The Poisson distribution can be useful in modelling events to find value but it does have some limitations that people should be aware of before blindly following it.
Looking at the example game below you will see that the over 2.5 goals market is sitting very close to the evens line. This would lead us to conclude that the expected goals in this game is 2.5.
If we put the figures in to a Poisson distribution calculator, using 2.5 as the expected goals figure, we come out with the following results.
If we wanted to have confidence in our calculations it would be nice if these two aligned. So the question is, which of these methods of benchmarking is the most accurate?

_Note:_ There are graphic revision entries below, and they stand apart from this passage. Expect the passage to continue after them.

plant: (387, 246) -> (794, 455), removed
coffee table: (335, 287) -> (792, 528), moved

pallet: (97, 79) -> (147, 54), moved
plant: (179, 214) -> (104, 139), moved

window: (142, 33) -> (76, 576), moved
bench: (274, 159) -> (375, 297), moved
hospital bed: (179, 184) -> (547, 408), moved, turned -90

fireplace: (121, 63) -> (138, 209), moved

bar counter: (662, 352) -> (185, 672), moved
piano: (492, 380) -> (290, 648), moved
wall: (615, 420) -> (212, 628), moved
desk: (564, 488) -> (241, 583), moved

The Poisson method has the advantage that it is based on the over 2.5 goals market which is generally the most liquid of these type of markets. However, it has the disadvantage that we need to accurately assess the expected number of goals. Even in this example where the evens line looks like it is giving us 2.5 as an average, can we say this is correct. It may be an even money bet to be over or under 2.5 but the distribution of goals is discrete and non-negative, in fact we would need to use an average number of goals of 2.65 so that the Poisson calculation came out with odds of 2.02.

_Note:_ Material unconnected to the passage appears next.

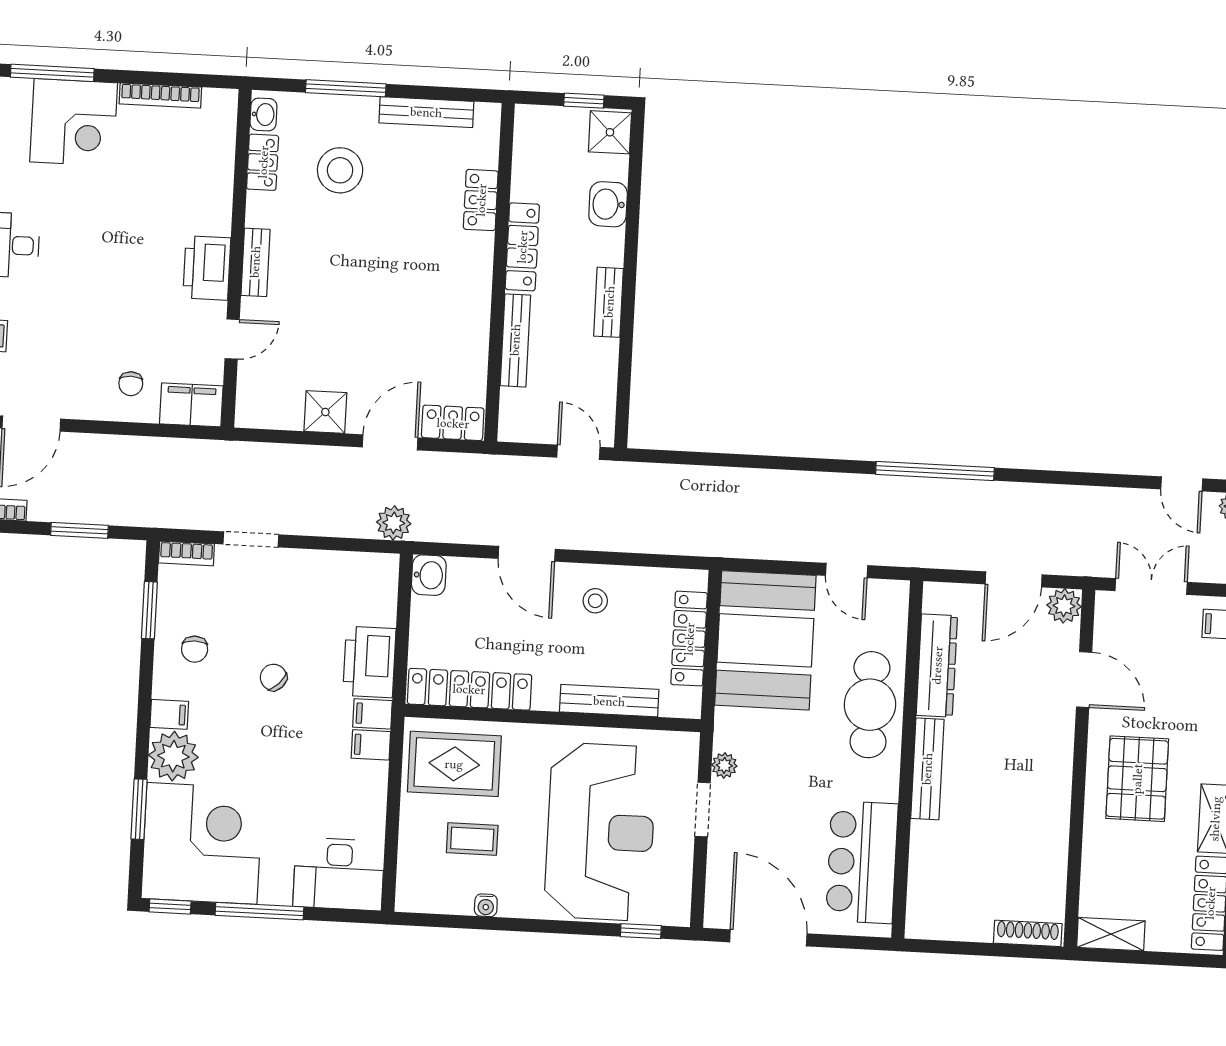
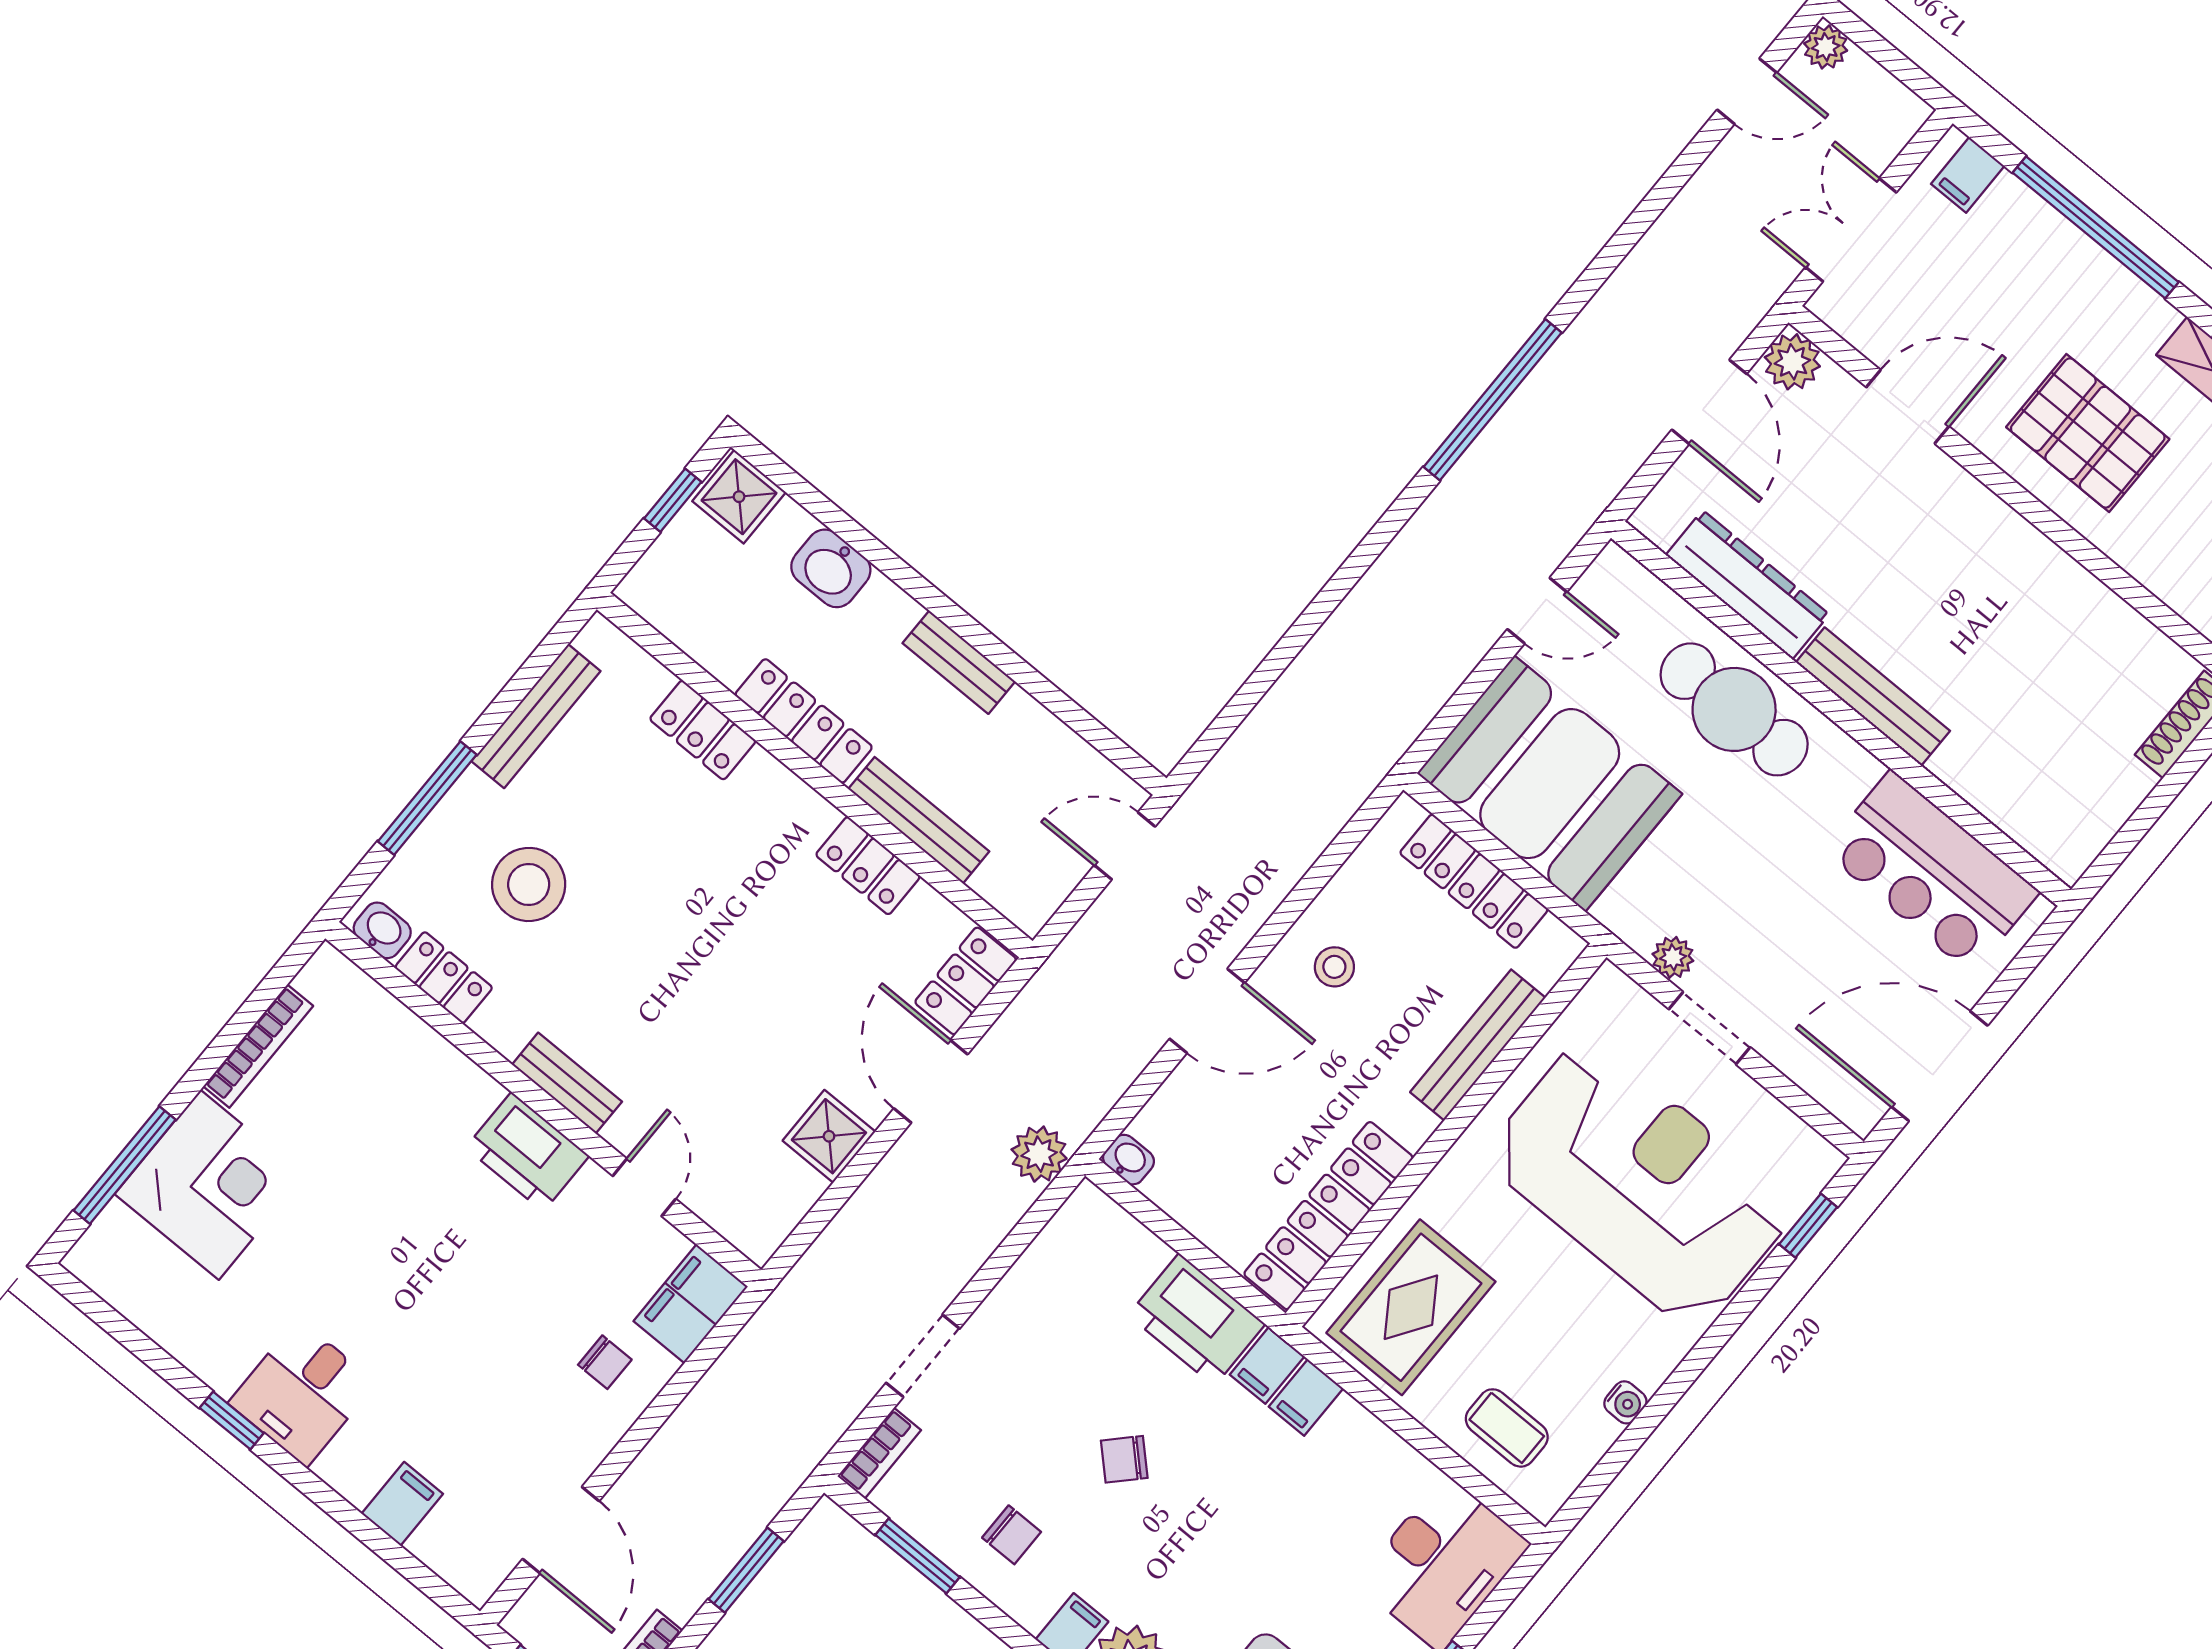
locker: (474, 332) -> (868, 866), added
washbasin: (429, 575) -> (1129, 1160), width x0.72, depth x0.69
coffee table: (472, 839) -> (1507, 1428), moved, turned 90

Given the difficulty in assessing the average number of goals our preference is to use the Betfair figures in our model – it is more time consuming but we believe it is more accurate.
When Poisson breaks down
There are certain circumstances that suit the use of a Poisson calculation and there are times when it is not appropriate.
Poisson is good when:
You can accurately estimate the expected par score for a particular event.

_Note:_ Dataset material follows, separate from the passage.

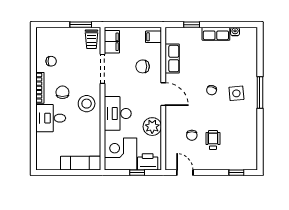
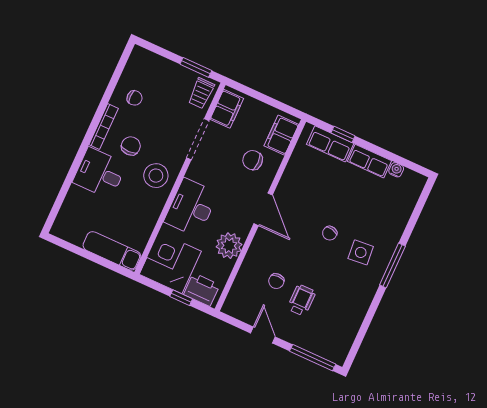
filing cabinet: (153, 37) -> (281, 135), width x2.00
row of seats: (172, 59) -> (330, 144), moved, turned 90
door: (185, 173) -> (263, 335), moved
window: (236, 173) -> (313, 358), width x2.17

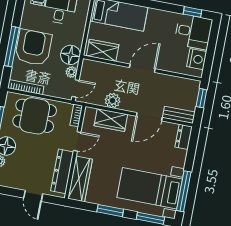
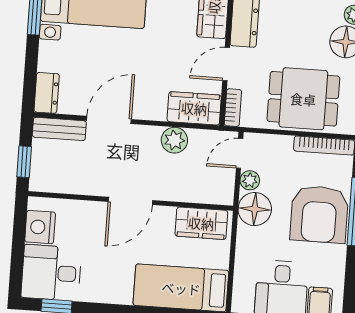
wardrobe: (111, 120) -> (194, 108), moved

The scoring method is such that it goes up in individual discrete iterations (so one ‘point’ at a time).
The ‘points’ are scored independently of each other.
Poisson is bad (or not so good) when:
The par score cannot be determined accurately.
Points are scored in different multiples (1 run, 2 run, 3 runs, 4 runs, 6 runs – from any particular ball in cricket).
Point scoring is affected by previous events (in a football match, you are more likely to win another corner if you’re currently taking a corner).
One such example of events that are not entirely independent cropped up when England played Afghanistan in the 2019 Cricket World Cup. England won the toss and elected to bat, at this point the spreads were indicating that if England hit six sixes during their innings, that would be a par score….
The scorecard (from http://www.espncricinfo.com) shows England hit a new record of 25 sixes with their captain Eoin Morgan dispatching 17 of these. Using Poisson based on the par being six we would have odds of nearly 170 million to one on there being 25 or more sixes.
Putting aside the possible inaccuracy of using the spreads site to provide a par score it is clear that in these circumstances the likelihood of hitting these sixes cannot be independent, the batsman gains in confidence, the bowler loses his, the batting team are spurred on by breaking records and try to hit more sixes than they might have done had all the previous sixes not gone before them.
Poisson can be a useful tool when used carefully but it isn’t a golden bullet for all circumstances.